Work request – Copy out, word for word, the lines of the entries below, from the first line of the entries up to and including the line containing "Енисей (Красноярск) - Балтика (Калининград)".

Items listed in a dataset –
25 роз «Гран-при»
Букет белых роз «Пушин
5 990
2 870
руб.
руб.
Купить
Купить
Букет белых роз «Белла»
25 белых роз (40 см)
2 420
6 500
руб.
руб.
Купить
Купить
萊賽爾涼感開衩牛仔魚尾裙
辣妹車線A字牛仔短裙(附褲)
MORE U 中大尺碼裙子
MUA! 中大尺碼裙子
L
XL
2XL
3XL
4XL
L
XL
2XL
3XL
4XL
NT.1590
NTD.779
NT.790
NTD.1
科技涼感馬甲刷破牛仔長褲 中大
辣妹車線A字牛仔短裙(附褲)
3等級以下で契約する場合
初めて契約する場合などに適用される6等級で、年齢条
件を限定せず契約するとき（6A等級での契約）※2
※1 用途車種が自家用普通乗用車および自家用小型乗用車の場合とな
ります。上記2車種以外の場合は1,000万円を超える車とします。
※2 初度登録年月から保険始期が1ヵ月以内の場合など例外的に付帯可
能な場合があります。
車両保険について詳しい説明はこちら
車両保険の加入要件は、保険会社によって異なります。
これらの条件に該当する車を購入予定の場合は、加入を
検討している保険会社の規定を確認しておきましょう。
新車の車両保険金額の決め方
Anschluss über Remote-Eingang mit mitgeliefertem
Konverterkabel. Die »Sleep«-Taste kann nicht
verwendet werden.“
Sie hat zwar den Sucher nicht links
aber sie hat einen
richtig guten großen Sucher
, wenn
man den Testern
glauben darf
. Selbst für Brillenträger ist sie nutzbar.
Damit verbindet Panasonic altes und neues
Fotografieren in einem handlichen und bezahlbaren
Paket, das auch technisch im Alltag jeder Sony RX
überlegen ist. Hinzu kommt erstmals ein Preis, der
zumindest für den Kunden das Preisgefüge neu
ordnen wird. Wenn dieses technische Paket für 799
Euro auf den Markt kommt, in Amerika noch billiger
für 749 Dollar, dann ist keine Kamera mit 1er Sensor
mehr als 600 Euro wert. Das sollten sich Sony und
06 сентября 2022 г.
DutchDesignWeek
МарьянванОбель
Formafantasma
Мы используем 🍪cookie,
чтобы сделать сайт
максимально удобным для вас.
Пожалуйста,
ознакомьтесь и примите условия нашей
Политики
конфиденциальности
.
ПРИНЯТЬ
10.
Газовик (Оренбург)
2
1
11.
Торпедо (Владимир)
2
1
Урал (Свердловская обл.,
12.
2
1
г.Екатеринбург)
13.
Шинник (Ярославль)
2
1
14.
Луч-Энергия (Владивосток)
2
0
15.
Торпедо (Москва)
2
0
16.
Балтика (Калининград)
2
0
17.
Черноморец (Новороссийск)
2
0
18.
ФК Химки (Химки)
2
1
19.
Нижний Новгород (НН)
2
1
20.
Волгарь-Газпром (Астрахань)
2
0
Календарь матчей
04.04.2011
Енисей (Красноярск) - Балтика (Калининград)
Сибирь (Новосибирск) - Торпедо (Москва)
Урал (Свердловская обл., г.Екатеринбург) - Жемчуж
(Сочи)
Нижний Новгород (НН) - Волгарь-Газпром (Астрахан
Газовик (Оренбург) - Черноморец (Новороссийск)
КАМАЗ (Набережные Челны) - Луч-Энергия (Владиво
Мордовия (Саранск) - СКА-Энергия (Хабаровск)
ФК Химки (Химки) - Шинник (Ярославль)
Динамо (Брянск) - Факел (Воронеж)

Written solution –
25 роз «Гран-при»
Букет белых роз «Пушин
5 990
2 870
руб.
руб.
Купить
Купить
Букет белых роз «Белла»
25 белых роз (40 см)
2 420
6 500
руб.
руб.
Купить
Купить
萊賽爾涼感開衩牛仔魚尾裙
辣妹車線A字牛仔短裙(附褲)
MORE U 中大尺碼裙子
MUA! 中大尺碼裙子
L
XL
2XL
3XL
4XL
L
XL
2XL
3XL
4XL
NT.1590
NTD.779
NT.790
NTD.1
科技涼感馬甲刷破牛仔長褲 中大
辣妹車線A字牛仔短裙(附褲)
3等級以下で契約する場合
初めて契約する場合などに適用される6等級で、年齢条
件を限定せず契約するとき（6A等級での契約）※2
※1 用途車種が自家用普通乗用車および自家用小型乗用車の場合とな
ります。上記2車種以外の場合は1,000万円を超える車とします。
※2 初度登録年月から保険始期が1ヵ月以内の場合など例外的に付帯可
能な場合があります。
車両保険について詳しい説明はこちら
車両保険の加入要件は、保険会社によって異なります。
これらの条件に該当する車を購入予定の場合は、加入を
検討している保険会社の規定を確認しておきましょう。
新車の車両保険金額の決め方
Anschluss über Remote-Eingang mit mitgeliefertem
Konverterkabel. Die »Sleep«-Taste kann nicht
verwendet werden.“
Sie hat zwar den Sucher nicht links
aber sie hat einen
richtig guten großen Sucher
, wenn
man den Testern
glauben darf
. Selbst für Brillenträger ist sie nutzbar.
Damit verbindet Panasonic altes und neues
Fotografieren in einem handlichen und bezahlbaren
Paket, das auch technisch im Alltag jeder Sony RX
überlegen ist. Hinzu kommt erstmals ein Preis, der
zumindest für den Kunden das Preisgefüge neu
ordnen wird. Wenn dieses technische Paket für 799
Euro auf den Markt kommt, in Amerika noch billiger
für 749 Dollar, dann ist keine Kamera mit 1er Sensor
mehr als 600 Euro wert. Das sollten sich Sony und
06 сентября 2022 г.
DutchDesignWeek
МарьянванОбель
Formafantasma
Мы используем 🍪cookie,
чтобы сделать сайт
максимально удобным для вас.
Пожалуйста,
ознакомьтесь и примите условия нашей
Политики
конфиденциальности
.
ПРИНЯТЬ
10.
Газовик (Оренбург)
2
1
11.
Торпедо (Владимир)
2
1
Урал (Свердловская обл.,
12.
2
1
г.Екатеринбург)
13.
Шинник (Ярославль)
2
1
14.
Луч-Энергия (Владивосток)
2
0
15.
Торпедо (Москва)
2
0
16.
Балтика (Калининград)
2
0
17.
Черноморец (Новороссийск)
2
0
18.
ФК Химки (Химки)
2
1
19.
Нижний Новгород (НН)
2
1
20.
Волгарь-Газпром (Астрахань)
2
0
Календарь матчей
04.04.2011
Енисей (Красноярск) - Балтика (Калининград)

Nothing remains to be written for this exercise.